Later, I discovered that someone already reverse-engineered GeoFS before, and indexed the API in github.com/gpsystem/geofs-types. More thoroughly than I had done. The API offers far more options than what GeoFS lets me configure visually by mapping buttons to actions. Promising.

Is it possible to pass the inputs (push button, move axis left, move axis right) directly to GeoFS, without having to create a virtual device in evdev? Yes, but it was not straight-forward. In essence, you can control pitch, roll, yaw by invoking respective methods on the API:

controls.axisSetters.pitch.process(0.2)
controls.axisSetters.roll.process(0.15)
controls.axisSetters.yaw.process(-0.02)

You can also do fun stuff like this—fun fact, I switched the runway lights on/off on an international airport once—

geofs.runwayLights.turnAllOn()

Anyway… When I move the stick a little bit to the left, how to make this event travel all the way from the stick to the GeoFS application running in the browser such that the aircraft rolls to the left?

I opted for continuing the approach of reading the device events with evdev in the little server application, unconstrained by any limits that the the browser environment might impose.
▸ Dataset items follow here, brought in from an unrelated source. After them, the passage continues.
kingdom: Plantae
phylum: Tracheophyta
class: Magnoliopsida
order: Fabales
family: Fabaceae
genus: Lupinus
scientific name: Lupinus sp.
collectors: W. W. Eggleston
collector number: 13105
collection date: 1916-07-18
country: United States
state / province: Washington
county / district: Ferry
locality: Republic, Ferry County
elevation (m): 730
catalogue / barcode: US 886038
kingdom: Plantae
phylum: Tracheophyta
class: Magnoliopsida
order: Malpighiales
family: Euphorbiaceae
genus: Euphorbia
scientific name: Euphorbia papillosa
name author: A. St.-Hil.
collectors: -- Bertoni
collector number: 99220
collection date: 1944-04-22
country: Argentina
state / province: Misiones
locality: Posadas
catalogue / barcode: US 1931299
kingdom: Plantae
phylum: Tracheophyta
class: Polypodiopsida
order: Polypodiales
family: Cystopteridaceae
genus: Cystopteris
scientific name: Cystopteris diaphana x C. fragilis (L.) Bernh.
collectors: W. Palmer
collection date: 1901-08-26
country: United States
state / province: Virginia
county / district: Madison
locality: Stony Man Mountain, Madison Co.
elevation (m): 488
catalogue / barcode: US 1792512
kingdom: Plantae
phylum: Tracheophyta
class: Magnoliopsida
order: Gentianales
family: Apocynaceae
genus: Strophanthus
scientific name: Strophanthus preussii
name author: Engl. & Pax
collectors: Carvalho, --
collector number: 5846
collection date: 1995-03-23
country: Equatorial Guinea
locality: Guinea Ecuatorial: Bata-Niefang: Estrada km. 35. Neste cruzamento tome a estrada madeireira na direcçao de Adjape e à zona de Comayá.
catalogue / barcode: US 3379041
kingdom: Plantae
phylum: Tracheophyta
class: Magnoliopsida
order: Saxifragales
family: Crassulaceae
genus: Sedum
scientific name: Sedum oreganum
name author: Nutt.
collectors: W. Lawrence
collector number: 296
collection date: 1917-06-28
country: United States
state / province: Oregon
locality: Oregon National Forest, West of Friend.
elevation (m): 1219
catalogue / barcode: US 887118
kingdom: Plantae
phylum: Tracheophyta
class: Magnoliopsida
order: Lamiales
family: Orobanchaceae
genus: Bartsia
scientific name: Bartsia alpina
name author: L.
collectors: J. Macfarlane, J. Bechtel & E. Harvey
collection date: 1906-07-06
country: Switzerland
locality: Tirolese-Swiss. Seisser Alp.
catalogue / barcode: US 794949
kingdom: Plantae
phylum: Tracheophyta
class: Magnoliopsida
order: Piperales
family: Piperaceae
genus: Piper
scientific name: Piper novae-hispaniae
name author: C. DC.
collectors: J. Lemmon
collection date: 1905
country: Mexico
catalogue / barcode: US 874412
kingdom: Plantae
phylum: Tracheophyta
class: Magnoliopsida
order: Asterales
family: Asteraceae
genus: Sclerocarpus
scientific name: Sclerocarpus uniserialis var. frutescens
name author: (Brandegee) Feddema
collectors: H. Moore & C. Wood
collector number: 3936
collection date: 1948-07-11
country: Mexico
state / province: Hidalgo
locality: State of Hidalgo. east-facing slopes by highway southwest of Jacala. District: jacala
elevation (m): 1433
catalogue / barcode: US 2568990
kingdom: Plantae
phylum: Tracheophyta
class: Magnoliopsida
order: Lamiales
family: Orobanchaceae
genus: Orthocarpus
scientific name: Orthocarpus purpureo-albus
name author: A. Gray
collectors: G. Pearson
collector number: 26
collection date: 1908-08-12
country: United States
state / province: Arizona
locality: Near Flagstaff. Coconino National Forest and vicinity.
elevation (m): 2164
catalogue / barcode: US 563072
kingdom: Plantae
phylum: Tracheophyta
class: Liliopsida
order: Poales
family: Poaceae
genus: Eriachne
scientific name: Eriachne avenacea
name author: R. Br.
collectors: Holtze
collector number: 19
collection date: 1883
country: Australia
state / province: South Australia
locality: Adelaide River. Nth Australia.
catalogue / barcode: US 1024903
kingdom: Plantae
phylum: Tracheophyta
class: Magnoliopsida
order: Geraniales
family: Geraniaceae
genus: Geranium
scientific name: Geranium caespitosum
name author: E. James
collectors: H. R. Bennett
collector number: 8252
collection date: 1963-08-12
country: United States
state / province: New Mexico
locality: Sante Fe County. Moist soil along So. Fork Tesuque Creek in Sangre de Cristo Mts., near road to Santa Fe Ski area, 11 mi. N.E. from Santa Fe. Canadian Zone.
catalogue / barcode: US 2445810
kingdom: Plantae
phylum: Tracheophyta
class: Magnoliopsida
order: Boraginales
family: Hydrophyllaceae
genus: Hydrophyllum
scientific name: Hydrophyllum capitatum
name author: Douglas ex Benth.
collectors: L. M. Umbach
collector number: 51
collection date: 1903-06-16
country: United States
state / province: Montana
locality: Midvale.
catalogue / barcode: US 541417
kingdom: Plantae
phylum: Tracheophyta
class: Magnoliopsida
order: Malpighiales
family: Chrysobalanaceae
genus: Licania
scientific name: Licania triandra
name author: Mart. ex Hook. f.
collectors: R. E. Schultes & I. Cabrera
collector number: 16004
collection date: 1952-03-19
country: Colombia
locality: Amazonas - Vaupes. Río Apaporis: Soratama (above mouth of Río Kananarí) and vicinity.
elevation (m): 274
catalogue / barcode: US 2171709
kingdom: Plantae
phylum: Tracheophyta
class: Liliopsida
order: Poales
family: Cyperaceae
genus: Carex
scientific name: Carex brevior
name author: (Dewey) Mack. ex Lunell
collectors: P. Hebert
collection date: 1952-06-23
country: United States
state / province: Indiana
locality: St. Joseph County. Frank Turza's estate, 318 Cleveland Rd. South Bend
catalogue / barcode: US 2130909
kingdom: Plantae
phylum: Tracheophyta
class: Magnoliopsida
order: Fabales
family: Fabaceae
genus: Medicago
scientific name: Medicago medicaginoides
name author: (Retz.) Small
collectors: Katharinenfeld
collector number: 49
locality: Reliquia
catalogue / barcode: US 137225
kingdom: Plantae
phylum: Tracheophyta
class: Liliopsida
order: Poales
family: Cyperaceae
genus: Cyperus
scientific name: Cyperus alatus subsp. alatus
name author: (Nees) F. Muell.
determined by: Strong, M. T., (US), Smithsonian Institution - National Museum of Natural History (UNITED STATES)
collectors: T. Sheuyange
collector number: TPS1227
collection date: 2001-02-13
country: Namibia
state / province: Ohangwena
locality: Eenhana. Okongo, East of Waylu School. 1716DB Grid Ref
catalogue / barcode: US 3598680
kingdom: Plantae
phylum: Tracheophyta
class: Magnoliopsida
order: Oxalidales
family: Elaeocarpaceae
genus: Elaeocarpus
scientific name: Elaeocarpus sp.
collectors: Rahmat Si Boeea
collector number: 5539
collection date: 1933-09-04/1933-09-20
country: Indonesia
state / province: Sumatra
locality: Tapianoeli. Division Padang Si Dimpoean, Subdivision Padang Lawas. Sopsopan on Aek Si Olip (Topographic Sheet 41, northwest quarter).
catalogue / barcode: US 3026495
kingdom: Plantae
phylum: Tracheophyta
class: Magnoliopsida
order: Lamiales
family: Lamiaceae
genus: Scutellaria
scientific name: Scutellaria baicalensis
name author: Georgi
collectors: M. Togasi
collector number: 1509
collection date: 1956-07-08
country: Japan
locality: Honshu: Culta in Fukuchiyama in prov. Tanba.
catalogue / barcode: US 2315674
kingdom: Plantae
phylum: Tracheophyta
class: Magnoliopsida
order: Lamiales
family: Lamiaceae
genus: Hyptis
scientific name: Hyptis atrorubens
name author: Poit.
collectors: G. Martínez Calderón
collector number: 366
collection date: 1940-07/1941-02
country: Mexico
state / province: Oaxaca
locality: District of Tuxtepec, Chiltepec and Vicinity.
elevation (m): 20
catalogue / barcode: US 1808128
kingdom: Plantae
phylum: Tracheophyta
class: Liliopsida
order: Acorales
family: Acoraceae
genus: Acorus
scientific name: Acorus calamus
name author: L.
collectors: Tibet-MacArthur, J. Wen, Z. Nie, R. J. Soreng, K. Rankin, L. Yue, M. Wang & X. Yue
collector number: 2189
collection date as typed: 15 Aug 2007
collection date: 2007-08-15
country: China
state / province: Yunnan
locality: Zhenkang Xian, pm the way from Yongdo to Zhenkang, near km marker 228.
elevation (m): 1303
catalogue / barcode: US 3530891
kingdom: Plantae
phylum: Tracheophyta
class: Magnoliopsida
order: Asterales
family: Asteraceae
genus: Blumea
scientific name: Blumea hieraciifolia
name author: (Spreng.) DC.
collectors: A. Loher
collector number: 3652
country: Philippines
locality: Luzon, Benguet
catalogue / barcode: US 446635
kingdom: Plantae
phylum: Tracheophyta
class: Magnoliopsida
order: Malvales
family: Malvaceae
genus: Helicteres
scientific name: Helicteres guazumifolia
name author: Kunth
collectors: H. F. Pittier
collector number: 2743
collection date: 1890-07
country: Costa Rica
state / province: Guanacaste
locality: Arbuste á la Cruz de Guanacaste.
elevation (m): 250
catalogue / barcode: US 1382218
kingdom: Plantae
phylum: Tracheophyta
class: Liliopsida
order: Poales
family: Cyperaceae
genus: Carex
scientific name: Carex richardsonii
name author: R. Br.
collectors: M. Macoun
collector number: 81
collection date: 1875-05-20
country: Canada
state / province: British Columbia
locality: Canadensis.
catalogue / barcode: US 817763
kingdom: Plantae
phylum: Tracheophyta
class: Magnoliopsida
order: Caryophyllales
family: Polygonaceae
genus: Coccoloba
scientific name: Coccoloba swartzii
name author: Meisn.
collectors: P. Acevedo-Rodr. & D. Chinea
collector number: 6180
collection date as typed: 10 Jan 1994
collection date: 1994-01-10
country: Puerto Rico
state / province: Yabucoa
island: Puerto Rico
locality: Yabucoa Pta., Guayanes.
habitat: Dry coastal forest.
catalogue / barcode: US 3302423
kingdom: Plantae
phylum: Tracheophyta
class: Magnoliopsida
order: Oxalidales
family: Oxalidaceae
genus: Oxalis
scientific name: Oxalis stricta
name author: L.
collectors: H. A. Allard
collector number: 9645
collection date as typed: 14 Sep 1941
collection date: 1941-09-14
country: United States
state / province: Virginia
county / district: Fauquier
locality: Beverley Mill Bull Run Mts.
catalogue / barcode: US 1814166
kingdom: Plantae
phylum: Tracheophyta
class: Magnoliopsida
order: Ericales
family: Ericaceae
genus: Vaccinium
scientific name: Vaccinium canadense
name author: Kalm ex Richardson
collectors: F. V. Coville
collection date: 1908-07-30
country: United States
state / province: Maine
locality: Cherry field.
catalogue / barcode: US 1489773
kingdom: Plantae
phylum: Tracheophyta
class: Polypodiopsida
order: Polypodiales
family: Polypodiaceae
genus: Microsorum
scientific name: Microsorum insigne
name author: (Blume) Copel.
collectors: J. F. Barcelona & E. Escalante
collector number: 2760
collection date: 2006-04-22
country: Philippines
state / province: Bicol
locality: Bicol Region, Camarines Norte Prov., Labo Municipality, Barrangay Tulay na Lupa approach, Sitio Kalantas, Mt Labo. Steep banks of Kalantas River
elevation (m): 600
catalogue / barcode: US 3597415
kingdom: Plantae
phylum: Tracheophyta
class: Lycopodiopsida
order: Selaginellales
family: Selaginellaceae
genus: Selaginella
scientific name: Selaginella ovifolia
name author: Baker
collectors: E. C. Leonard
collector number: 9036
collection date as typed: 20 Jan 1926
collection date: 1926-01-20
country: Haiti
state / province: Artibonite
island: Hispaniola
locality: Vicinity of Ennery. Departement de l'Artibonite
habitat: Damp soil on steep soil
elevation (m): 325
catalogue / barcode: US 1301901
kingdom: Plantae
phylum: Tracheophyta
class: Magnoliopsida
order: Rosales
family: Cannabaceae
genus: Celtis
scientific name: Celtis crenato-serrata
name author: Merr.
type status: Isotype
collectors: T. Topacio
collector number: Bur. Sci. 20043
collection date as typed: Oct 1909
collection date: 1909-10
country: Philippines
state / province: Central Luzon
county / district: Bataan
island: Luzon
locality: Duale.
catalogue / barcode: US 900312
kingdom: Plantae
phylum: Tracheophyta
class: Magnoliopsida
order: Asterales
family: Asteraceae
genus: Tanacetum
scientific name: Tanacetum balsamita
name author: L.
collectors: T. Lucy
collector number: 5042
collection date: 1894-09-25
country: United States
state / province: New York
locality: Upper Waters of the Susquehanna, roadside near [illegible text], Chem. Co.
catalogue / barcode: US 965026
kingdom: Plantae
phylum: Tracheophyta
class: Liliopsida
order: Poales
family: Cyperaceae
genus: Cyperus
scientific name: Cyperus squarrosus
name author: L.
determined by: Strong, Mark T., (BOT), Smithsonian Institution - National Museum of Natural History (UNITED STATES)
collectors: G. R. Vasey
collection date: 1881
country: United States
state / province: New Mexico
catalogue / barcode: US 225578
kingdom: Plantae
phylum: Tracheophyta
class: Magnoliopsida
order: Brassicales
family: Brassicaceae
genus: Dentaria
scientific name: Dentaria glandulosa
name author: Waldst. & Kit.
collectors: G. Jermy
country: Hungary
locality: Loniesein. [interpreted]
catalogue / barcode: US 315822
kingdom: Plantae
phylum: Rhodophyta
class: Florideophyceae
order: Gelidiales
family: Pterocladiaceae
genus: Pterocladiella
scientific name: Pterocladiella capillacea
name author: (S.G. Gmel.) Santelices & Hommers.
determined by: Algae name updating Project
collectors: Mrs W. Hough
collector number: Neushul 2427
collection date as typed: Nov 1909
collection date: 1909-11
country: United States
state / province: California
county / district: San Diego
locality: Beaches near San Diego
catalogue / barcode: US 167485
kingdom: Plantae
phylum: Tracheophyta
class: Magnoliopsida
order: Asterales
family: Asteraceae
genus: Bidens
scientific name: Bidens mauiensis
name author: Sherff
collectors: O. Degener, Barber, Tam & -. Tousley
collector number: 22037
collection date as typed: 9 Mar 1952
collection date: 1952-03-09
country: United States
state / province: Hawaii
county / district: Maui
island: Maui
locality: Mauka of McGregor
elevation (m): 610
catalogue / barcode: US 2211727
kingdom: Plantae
In practice, I might move the stick to the left, and evtest records events values like this:

Event: time 1770675000.094303, type 3 (EV_ABS), code 0 (ABS_X), value 1975
Event: time 1770675000.094303, -------------- SYN_REPORT ------------
Event: time 1770675000.098267, type 3 (EV_ABS), code 0 (ABS_X), value 1976
Event: time 1770675000.098267, -------------- SYN_REPORT ------------
Event: time 1770675000.102272, type 3 (EV_ABS), code 0 (ABS_X), value 1977

The neutral position corresponds to 2047, smaller values indicate left, larger values indicate right. In contrast, GeoFS expects values between -1 and 1 when processing pitch. The server application on localhost reads these values from evdev whenever the stick is moved. How to pass the input to GeoFS in the browser? Through a websocket, connected on one end to the server, and on the other end to a little Javascript application (the “client”) injected with Tampermonkey into the GeoFS page in the browser. In a nutshell:

physical device -> evdev -> server -> websocket -> client -> GeoFS

Recap. The stick is moved to the left. The server reads, say, value 1975 using asynchronous I/O, then sends it through the websocket to the client. The client processes the input, normalizes the input, applies a dead zone, applies the desired sensitivity curve—and depending on such calibration—invokes process(0.035) on controls.axisSetters.roll in GeoFS.

This yields a high degree of control over the inputs from the physical device with evdev on the server-side, and a high degree of control on what do with those inputs in GeoFS on the client-side—the best of both worlds.